*元の記事*
========================================

竹原市と対岸の大崎上島町の小中学生らが観光ガイドに扮し、双方を結ぶフェリーで乗客に歴史や文化を紹介する計画を進めている。
指南役は研究者や学生、行政職員らまちづくりにかかわる有志。本番の10月2日に向け、子どもたちはふるさとの魅力を自分たちの言葉で発表するプランに心をはやらせている。
名付けて「大崎上島―竹原地域教育プロジェクト」。
広島商船高等専門学校(大崎上島町)の岐美宗(みちよし・つかさ)教授(48)らを中心に、「わがまち、わが地域を愛し、誇れる」人材を育てようと考えられた。参加する小中学生16人は6月から、観光名所の見学や歴史の勉強、船などで食べる弁当「船べん」の試作もしてきた。
今月18日には竹原港と大崎上島の垂水港を結ぶ山陽商船のフェリーに乗って海へ。初めて乗客の前で練習した。
「船の右前をごらん下さい。軍艦のように見える高い煙突がある島が契島(ちぎりしま)です。鉛の精錬で日本一です」
大崎上島行きの便では小学生が、船から見える島々や大崎上島の歴史を説明。
地元の子でさえよく知らない事実をわかりやすく語り、伝説も紙芝居で上演していく。

========================================

*提供された記録*
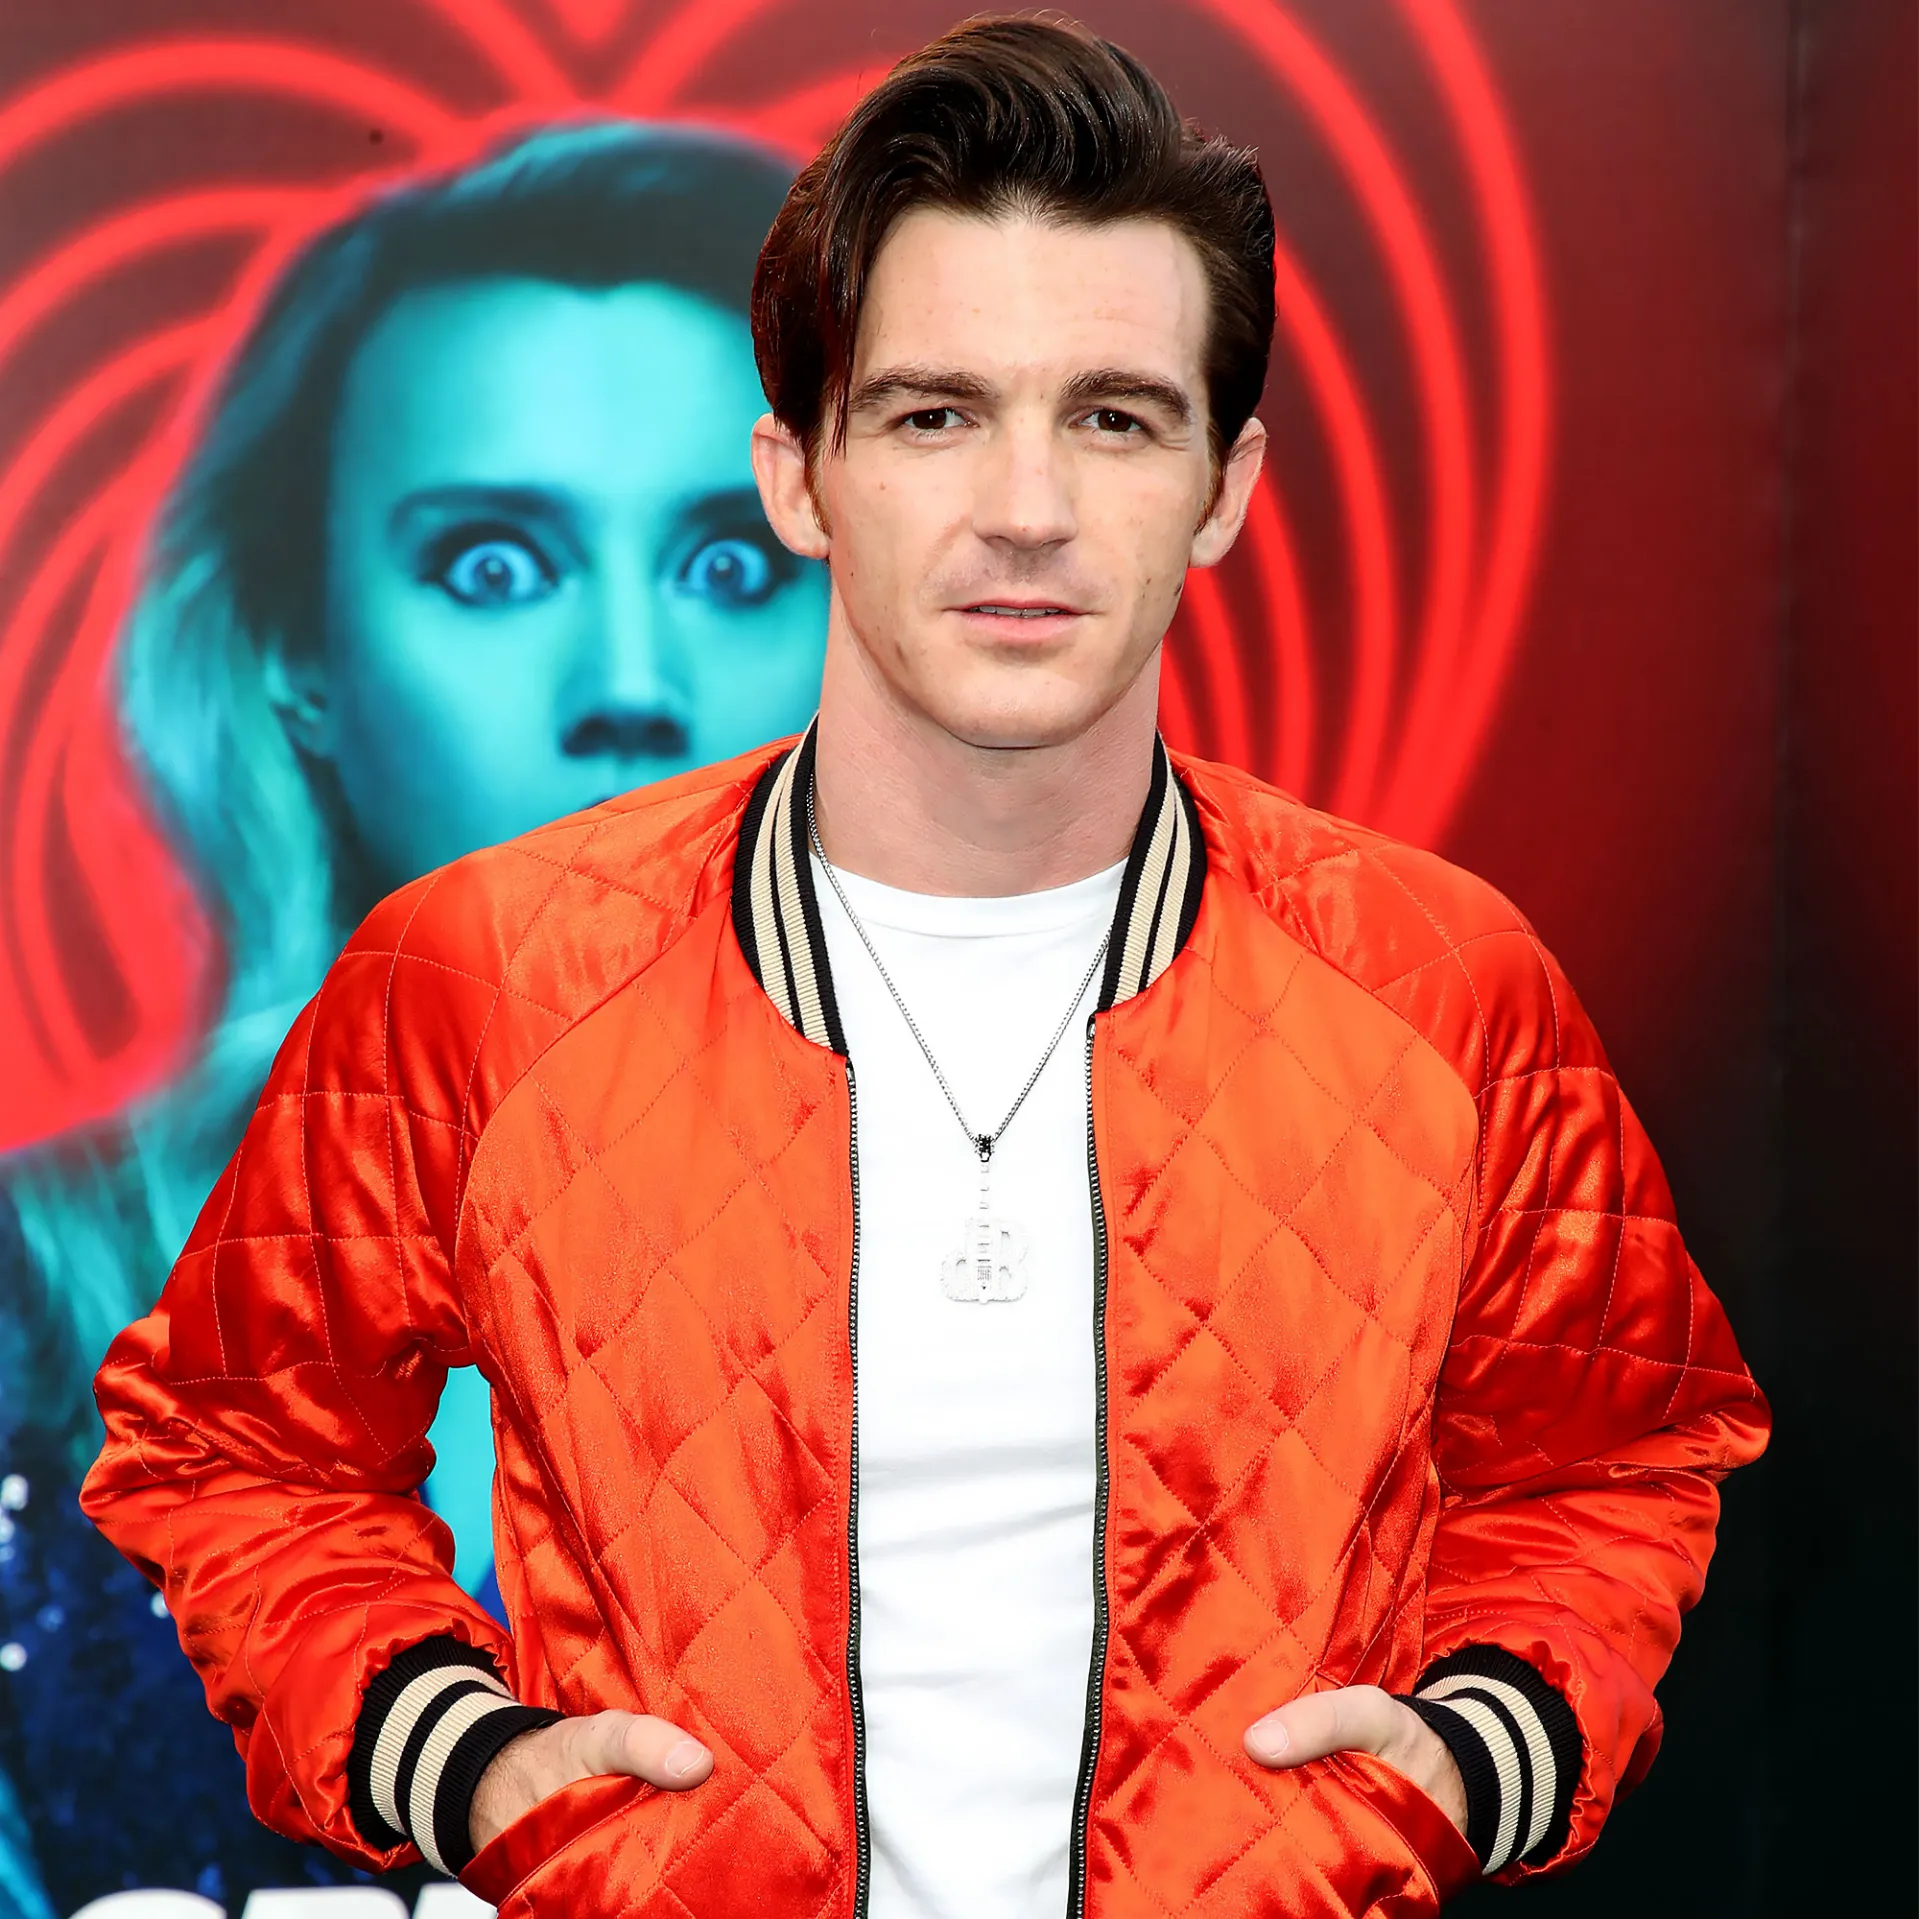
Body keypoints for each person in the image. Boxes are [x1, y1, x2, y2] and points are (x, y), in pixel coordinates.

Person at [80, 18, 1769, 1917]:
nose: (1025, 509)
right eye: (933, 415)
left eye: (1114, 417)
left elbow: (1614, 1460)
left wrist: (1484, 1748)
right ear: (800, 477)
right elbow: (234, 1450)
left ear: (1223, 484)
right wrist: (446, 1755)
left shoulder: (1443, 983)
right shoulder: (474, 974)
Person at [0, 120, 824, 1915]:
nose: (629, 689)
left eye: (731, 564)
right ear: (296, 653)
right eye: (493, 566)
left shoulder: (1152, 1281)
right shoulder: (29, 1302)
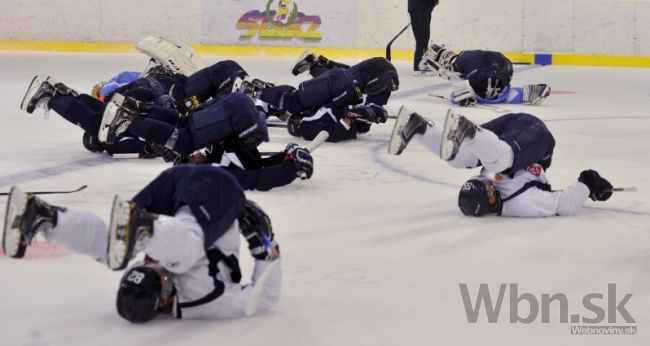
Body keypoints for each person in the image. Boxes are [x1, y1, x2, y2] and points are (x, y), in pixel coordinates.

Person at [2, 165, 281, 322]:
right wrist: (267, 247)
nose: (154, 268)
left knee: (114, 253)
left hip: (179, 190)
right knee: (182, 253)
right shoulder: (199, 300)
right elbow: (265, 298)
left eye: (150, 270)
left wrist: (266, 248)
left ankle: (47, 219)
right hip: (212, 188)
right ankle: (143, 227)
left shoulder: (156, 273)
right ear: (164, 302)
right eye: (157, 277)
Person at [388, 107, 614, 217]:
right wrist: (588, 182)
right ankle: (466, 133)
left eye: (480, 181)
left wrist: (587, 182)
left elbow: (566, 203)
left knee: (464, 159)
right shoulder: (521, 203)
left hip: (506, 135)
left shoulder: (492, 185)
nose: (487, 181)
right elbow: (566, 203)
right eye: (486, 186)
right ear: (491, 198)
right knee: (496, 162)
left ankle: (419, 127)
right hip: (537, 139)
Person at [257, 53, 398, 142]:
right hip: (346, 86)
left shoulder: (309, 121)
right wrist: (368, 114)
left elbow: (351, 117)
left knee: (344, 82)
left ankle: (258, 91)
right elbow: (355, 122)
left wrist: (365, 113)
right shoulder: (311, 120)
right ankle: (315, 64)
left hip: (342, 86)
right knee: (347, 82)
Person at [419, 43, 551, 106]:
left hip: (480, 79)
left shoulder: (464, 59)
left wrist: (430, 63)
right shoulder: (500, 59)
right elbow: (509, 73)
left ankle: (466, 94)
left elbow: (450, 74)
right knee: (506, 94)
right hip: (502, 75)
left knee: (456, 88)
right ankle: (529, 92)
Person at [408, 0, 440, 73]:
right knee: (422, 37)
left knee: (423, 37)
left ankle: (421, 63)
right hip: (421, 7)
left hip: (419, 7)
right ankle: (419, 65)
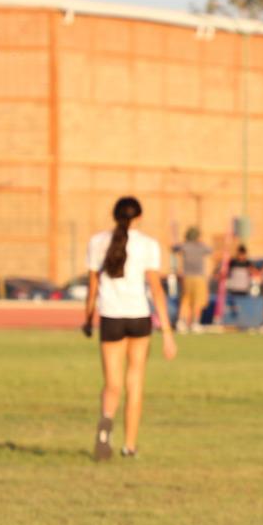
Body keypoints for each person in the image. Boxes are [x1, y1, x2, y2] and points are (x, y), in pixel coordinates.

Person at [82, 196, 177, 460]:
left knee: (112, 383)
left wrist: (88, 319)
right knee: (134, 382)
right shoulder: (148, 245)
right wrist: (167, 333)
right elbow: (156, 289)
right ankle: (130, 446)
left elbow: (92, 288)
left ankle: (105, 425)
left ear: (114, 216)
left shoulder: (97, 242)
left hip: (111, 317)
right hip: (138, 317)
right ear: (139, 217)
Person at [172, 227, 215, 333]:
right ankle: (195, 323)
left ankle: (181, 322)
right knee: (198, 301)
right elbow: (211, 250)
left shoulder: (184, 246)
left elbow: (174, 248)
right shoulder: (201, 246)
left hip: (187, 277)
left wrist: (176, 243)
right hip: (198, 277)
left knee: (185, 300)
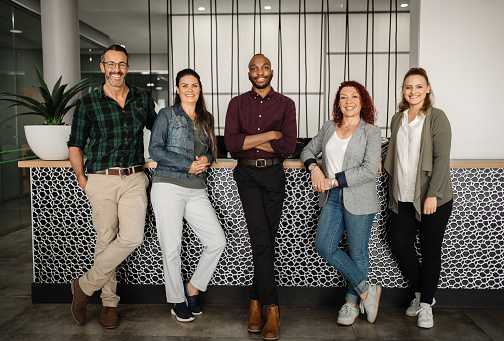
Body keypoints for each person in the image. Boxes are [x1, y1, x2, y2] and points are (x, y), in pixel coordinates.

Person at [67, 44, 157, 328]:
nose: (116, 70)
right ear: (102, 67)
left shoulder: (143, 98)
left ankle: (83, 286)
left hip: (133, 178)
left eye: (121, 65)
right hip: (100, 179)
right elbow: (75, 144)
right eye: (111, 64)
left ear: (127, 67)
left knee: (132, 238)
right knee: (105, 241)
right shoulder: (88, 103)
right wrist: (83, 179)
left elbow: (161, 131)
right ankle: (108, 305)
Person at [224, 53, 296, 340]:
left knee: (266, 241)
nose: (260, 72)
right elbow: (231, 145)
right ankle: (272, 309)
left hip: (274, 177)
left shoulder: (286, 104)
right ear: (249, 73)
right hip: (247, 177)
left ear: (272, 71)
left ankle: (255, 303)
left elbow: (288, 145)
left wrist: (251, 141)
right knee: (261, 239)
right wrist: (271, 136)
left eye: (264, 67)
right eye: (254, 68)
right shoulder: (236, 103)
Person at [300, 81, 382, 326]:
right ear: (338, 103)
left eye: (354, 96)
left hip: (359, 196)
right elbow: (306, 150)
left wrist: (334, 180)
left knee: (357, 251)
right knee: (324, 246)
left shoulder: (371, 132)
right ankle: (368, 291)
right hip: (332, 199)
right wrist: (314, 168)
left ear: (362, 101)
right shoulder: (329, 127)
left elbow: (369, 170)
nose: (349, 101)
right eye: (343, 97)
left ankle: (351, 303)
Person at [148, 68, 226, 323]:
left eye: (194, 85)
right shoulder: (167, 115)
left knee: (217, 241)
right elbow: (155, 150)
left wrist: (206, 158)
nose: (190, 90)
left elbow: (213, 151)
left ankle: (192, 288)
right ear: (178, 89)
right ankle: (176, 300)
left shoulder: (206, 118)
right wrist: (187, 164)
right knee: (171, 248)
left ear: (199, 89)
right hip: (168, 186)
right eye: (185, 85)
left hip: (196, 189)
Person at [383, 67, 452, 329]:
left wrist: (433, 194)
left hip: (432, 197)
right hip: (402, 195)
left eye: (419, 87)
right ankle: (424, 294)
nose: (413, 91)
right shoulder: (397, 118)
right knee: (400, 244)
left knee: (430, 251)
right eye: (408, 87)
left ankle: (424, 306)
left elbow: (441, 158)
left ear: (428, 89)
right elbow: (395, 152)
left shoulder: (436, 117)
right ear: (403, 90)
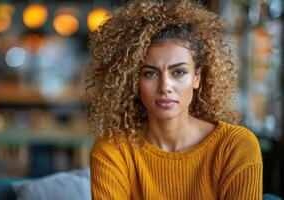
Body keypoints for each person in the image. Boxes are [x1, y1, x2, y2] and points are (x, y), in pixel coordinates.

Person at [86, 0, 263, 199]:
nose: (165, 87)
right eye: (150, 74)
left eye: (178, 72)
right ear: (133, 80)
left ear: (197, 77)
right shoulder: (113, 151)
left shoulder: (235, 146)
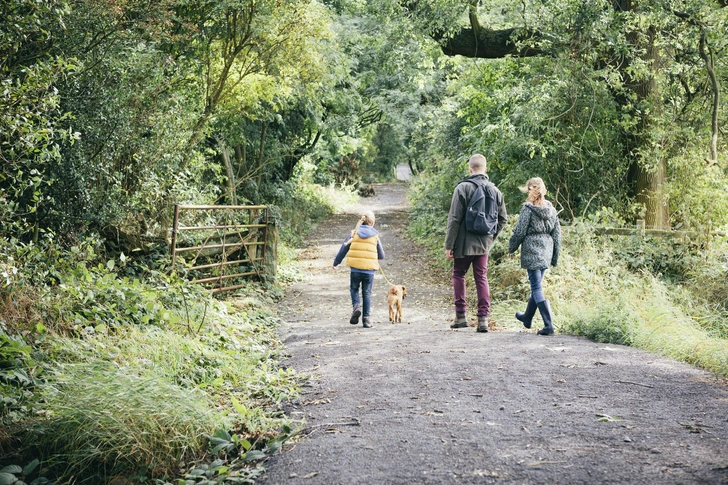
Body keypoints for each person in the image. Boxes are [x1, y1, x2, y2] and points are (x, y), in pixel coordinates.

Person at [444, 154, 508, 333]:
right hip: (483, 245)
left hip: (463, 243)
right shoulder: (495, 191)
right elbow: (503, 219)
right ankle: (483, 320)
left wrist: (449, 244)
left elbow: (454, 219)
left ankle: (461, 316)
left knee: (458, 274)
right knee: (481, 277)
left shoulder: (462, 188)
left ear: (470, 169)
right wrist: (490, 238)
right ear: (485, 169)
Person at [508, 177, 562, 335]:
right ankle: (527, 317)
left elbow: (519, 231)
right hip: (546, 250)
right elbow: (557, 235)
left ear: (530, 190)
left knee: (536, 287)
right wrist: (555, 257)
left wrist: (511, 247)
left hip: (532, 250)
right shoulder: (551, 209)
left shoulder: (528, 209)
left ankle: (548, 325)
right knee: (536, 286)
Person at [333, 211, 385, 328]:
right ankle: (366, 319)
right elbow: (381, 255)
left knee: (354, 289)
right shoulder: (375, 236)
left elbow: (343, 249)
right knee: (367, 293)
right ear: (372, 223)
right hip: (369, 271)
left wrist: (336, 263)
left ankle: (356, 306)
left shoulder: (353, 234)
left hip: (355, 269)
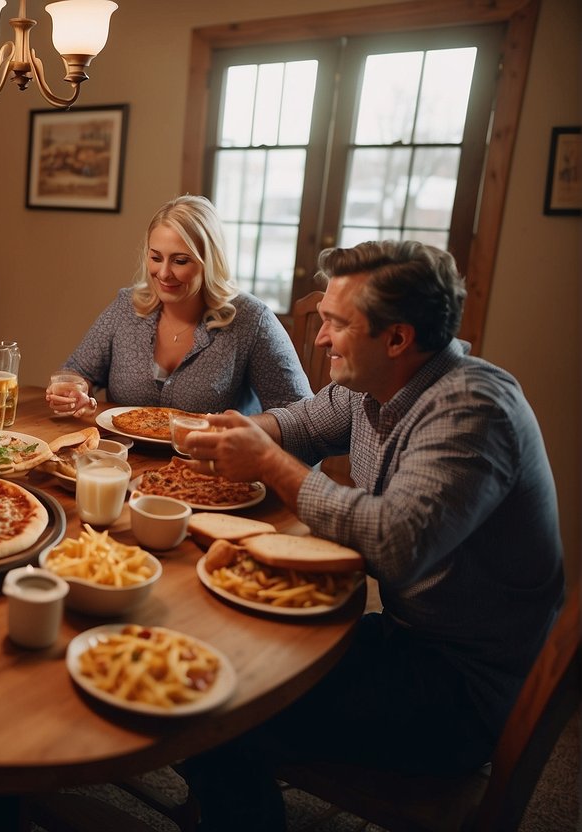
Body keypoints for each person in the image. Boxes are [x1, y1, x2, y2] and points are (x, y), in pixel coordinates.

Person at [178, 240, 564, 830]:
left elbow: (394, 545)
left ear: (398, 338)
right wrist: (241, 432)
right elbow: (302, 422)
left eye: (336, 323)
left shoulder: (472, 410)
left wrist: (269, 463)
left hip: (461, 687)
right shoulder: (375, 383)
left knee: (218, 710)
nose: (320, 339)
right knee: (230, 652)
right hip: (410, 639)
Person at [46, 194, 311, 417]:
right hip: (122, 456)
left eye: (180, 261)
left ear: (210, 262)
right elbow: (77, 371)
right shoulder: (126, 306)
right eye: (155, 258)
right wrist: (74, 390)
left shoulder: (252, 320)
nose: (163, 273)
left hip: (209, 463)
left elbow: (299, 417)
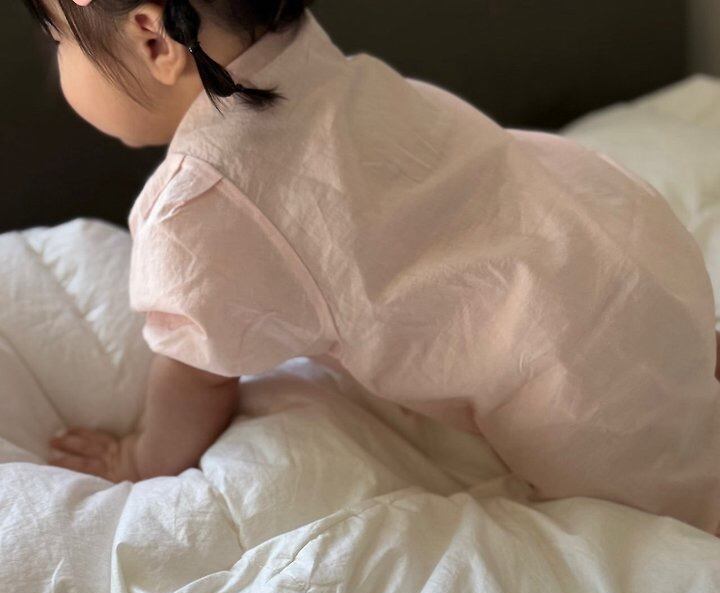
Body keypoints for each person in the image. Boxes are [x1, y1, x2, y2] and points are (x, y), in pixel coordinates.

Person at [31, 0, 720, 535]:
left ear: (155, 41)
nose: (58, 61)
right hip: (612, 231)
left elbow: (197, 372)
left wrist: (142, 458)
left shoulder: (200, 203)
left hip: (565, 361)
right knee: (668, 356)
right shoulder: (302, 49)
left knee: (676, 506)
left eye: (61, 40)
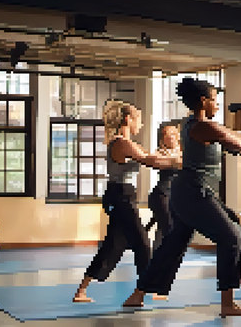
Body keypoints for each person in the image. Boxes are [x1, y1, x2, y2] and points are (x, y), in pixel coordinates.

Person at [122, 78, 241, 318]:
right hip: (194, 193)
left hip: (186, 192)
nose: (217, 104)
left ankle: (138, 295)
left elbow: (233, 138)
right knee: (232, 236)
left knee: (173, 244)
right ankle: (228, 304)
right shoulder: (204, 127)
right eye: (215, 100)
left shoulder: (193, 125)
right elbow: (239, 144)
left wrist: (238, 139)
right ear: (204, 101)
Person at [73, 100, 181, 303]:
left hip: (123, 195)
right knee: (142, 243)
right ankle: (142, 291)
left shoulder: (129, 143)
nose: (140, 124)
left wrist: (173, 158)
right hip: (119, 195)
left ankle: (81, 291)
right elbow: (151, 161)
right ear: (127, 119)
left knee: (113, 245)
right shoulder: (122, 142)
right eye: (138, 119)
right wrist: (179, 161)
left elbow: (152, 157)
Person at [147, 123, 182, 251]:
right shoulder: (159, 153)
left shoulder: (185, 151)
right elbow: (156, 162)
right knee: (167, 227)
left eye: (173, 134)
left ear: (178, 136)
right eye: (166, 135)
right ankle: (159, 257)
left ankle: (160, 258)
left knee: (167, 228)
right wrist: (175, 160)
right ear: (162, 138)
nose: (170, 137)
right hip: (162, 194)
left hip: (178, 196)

========================================

*やること*
記事の「広島商船高等専門学校(大崎上」から「です。鉛の精錬で日本一です」」までを両端を含めて書き直し、その際「山陽商船」を「瀬戸内商船」に置き換えてください。 記録は、記事とは別の出典から取ったものです。

*解答欄*
広島商船高等専門学校(大崎上島町)の岐美宗(みちよし・つかさ)教授(48)らを中心に、「わがまち、わが地域を愛し、誇れる」人材を育てようと考えられた。参加する小中学生16人は6月から、観光名所の見学や歴史の勉強、船などで食べる弁当「船べん」の試作もしてきた。
今月18日には竹原港と大崎上島の垂水港を結ぶ瀬戸内商船のフェリーに乗って海へ。初めて乗客の前で練習した。
「船の右前をごらん下さい。軍艦のように見える高い煙突がある島が契島(ちぎりしま)です。鉛の精錬で日本一です」